Under the new plan, Bharat Oman Refineries (BORL), the special purpose vehicle which had built the 6-million tonne per annum (mtpa) Bina refinery, will invest smaller amount to set up smaller modules of 2 mtpa, stabilise the new capacity, generate sufficient returns and invest the returns in setting up the second module.
?Looking at the growth in demand for MS (petrol) and HSD (diesel), we will require a capacity of 12 mtpa at Bina. But at this moment, we have a huge commitment at Kochi too and Bina itself has not been able to deliver cash-positive returns. It is, therefore, difficult to double the capacity,? said BK Datta, director, refineries, BPCL.
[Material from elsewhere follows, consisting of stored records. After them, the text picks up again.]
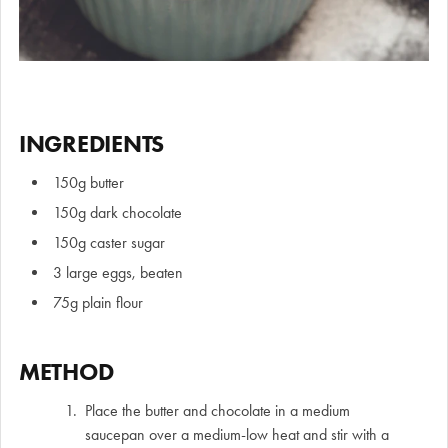
INGREDIENTS
150g butter
150g dark chocolate
150g caster sugar
3 large eggs, beaten
75g plain flour
METHOD
Place the butter and chocolate in a medium
saucepan over a medium-low heat and stir with a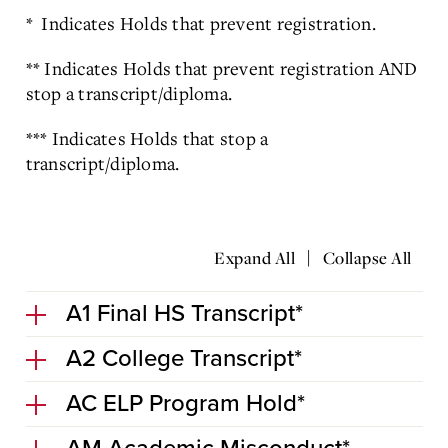
* Indicates Holds that prevent registration.
** Indicates Holds that prevent registration AND
stop a transcript/diploma.
*** Indicates Holds that stop a
transcript/diploma.
|
Expand All
Collapse All
A1 Final HS Transcript*
A2 College Transcript*
AC ELP Program Hold*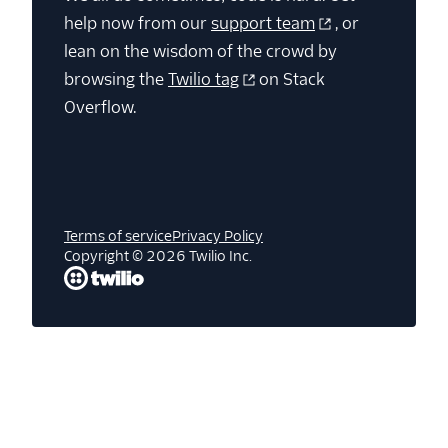
help now from our
support team
, or
lean on the wisdom of the crowd by
browsing the
Twilio tag
on Stack
Overflow.
Terms of service
Privacy Policy
Copyright © 2026 Twilio Inc.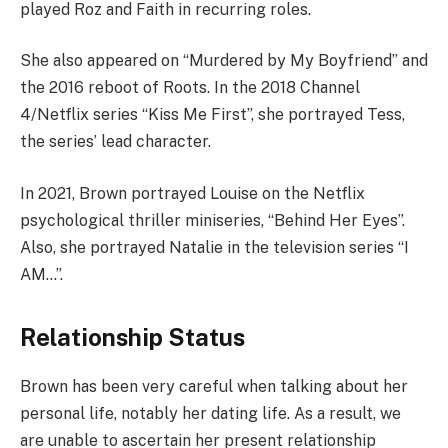
played Roz and Faith in recurring roles.
She also appeared on “Murdered by My Boyfriend” and
the 2016 reboot of Roots. In the 2018 Channel
4/Netflix series “Kiss Me First”, she portrayed Tess,
the series’ lead character.
In 2021, Brown portrayed Louise on the Netflix
psychological thriller miniseries, “Behind Her Eyes”.
Also, she portrayed Natalie in the television series “I
AM…”.
Relationship Status
Brown has been very careful when talking about her
personal life, notably her dating life. As a result, we
are unable to ascertain her present relationship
He said the company will increase the first module of 2 mtpa mainly through de-bottlenecking which will require lesser investment and could turnaround faster for the company. Later, smaller chunks of investments will be put in as and when the returns start pouring in. ?The target will be to reach close to 12 mtpa in next five years. That will help us meet the incremental demand of MS and HSD,? Datta said.
The first phase (6 mtpa) of the Bina refinery, which was built under a joint venture with Oman Oil Company and was called as Bharat Oman Refineries (BORL). It started production from January 2011. While the refinery was able to reach its full capacity since a year of production.
At the time of commissioning of the refinery, the company had said it plans to go for a low-cost expansion of the refinery to 9 mtpa after the 6-mpta production stabilises. However, the plans could not gain momentum as the refinery did not turnaround as expected.
?We had invested up to R12,000 crore approximately after huge cost over-runs. So, it was difficult to turn around so quickly. Although we are cash positive, it was taking time to be profitable on a net basis,? he said.
Both BPCL and Oman Oil own 49% in the refinery while the rest is owned by financial institutions. The company had been planning to take the refinery public and raise money for its expansion. However, lacklustre capital market and less than satisfactory performance led to shelving of the fund-raising plans of the refinery.
BPCL has also laid a 935-kilometer pipeline from Vadinar in Gujarat to Bina to transport imported crude. The products from the refinery are primarily meant for the northern markets which were earlier being bought from Indian Oil’s refinery in Mathura and Panipat.
Currently, a major part of BPCL’s capital expenditure is earmarked for the expansion of its Kochi refinery from 9.5 mtpa to 15 mtpa by 2016 end. This will accrue an investment of R15,000 crore approximately and will increase the total capacity of the company from the current 28 mtpa to 34 mtpa.
Datta said the company currently has a gap of 6-7 mtpa in its refining capacity and sales and hence it has to depend on purchases from Reliance and Essar at a higher cost which eats in to the company’s bottomline.
?Although we want to increase our capacity, our plan is to never really match the volume sales of petro products to our refining capacity as that will give us the room for optimisation,? he said.
Analysts say while India has excess refining capacity owing to huge capacities by private players such as Reliance and Essar. However, both BPCL and HPCL have sales still higher than the capacity they refine and produce and they have to depend on the private players to bridge the gap. ?Therefore, it always makes sense to have your own capacity,? said an analyst from an international brokerage. He said India’s current capacity stands at 230 mtpa against a demand of 155 mtpa and hence almost 80 mtpa is exported every year.